Второе основополагающее положение старой "норманистской" школы о социально-политическом превосходстве древнескандинавского общества над восточнославянским также не выдержало исследовательской проверки. Становление феодальных отношений в Скандинавии стало в 1960–1970-е годы предметом широких научных исследований и дискуссий в СССР, Польше, ГДР (А. Я. Гуревич, И. П. Шаскольский, С. Д. Ковалевский, Я. Жак, С. Пекарчик, Л. Лицевич, И. Херманн), в ходе которых было установлено, что эпоха викингов для Скандинавии – это время становления классового общества и раннефеодальных государств (при всей неравномерности развития отдельных стран). Хотя время завершения этих процессов еще продолжает обсуждаться в научной литературе и варьируется в широких пределах от XI до XIII вв., сопоставление с древнерусским материалом показывает относительную синхронность этих процессов в Восточной и Северной Европе, особенно на раннем этапе (несмотря на различия в конкретных формах их проявления).

Тем самым теоретический фундамент как "классической" норманнской теории Томсена – Арне, так и "неонорманизма" Стендер-Петерсена оказался и был признан буржуазными исследователями несостоятельным. Это потребовало значительного углубления и модернизации как исследовательской методики и расширения источниковой базы, так и изменения теоретических построений и создало почву для пересмотра постановки проблемы русско-скандинавских отношений, происходящего в настоящее время.

В источниковедении норманнской проблемы важнейшим результатом послетомсеновского периода стал комплексный подход, сочетающий использование и исследование как разноязычных письменных источников (которые до Томсена и для него самого являлись практически единственными), так и археологических и нумизматических данных, материалов сравнительной лексикологии, ономастики, терминологии и т. д. Такое расширение круга источников позволило поставить ряд новых вопросов (об отражении русско-скандинавских связей в топонимике Восточной Европы, об участии скандинавов в распределении арабского серебра в Восточной и Северной Европе и др.), сопоставить и скорректировать выводы, полученные при анализе различных групп источников. Первой работой такого синтезирующего плана была публикуемая монография X. Ловмяньского.

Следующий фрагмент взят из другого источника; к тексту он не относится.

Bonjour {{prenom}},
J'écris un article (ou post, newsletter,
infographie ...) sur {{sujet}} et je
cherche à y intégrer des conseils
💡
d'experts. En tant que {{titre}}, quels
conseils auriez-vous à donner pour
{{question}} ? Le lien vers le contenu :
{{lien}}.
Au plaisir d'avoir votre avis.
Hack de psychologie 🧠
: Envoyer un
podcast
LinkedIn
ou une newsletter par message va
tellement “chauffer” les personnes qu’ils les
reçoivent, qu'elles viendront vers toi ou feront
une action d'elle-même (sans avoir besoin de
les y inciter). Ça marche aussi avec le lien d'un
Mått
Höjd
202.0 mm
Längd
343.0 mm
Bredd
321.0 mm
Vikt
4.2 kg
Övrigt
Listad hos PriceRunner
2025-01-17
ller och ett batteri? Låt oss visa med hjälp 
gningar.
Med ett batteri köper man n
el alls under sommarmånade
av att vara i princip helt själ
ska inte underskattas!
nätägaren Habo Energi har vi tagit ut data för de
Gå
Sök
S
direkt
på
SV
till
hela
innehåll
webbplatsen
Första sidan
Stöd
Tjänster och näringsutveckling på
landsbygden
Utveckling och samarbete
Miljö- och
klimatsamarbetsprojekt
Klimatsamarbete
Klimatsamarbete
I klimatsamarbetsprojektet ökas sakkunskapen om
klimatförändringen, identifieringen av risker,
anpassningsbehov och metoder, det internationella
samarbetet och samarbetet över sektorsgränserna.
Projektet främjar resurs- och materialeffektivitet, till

Наряду с письменными известиями, основным видом источников, постоянно возрастающих количественно и ставящих все новые вопросы в изучении русско-скандинавских отношений, стали данные археологии. А. В. Арциховский утверждал даже, что "варяжский вопрос чем дальше, тем больше становится предметом ведения археологии" (Арциховский А. В. Археологические данные по варяжскому вопросу. – В кн.: Культура Древней Руси. М., 1966, с. 41). Во всяком случае, археологические данные стали важнейшим коррелятом при комплексном изучении проблемы, прежде всего при сопоставлении с письменными памятниками (ср.: Rüß H. Varägerfrage. Neue Tendenzen in der sowjetischen archäologishen Forschung. – Östliches Europa Spiegel der Geschichte. Wiesbaden, 1977, S. 3-16). Достаточно сказать, что основная посылка А. А. Шахматова, предполагавшего искусственный характер летописной легенды о призвании варягов на том основании, что Изборск и Белоозеро, где летопись "посадила" призванных князей, в IX-X вв. не играли значительной роли в русской истории (Шахматов А. А. Разыскания о древнейших русских летописных сводах. СПб., 1908, с. 290-292), ныне нуждается в пересмотре. В Белоозере открыты слои X в. (Голубева Л. А. Весь и славяне на Белом озере X-XIII вв. М., 1973), в Изборске – еще более древние слои (Седов В. В. Восточные славяне в VI-XIII вв. М., 1982, с. 56 и сл.), и, что еще важнее, эти поселения, где славяне столкнулись в финской субстратной среде со скандинавами, были форпостами славянской колонизации на Севере. Эти этнические компоненты называются и в легенде о призвании; вне контекста их взаимосвязей нельзя решить и проблему происхождения названия русь.

Исследования норманнских древностей на Руси позволяют проследить динамику проникновения скандинавов на ее территорию, от мелких групп па Севере со второй половины VIII в. (Ладога, см.: Рябинин Е. А. Скандинавский производственный комплекс VIII в. из Старой Ладоги. – В кн.: Скандинавский сборник, вып. XXV. Таллин, 1980, с. 161-178) – начала IX в. (Сарское городище, см.: Леонтьев А. Е. О времени возникновения Сарского городища. – Вестник МГУ. История, 1974, № 5, с. 68-74; он же. Скандинавские вещи в коллекции Сарского городища. – В кн.: Скандинавский сборник, вып. XXVI. Таллии, 1981, с. 141-150) до максимума, определяемого основной массой скандинавских древностей середины – второй половины X в. (обзор см.: Кирпичников А. Н., Лебедев Г. С., Булкин В. А., Дубов И. В., Назаренко В. А. Русско-скандинавские связи в эпоху образования Древнерусского государства, IX-XI вв. – Scando-Slavica, 1979, t. 24, с. 63-89; сокращенный вариант: Краткие сообщения Института археологии, 1980, вып. 160, с. 24-37). Таким образом, наиболее заметные археологические свидетельства пребывания норманнов на Руси совпадают со временем консолидации (а не возникновения) Древнерусского государства (Авдусин Д. А. Об изучении археологических источников по варяжскому вопросу. – Скандинавский сборник, выи. XX. Таллии, 1975, с. 147-157) при Игоре – Святославе – Владимире, которые активно использовали варяжские дружины как во внутренней, так и во внешней политике.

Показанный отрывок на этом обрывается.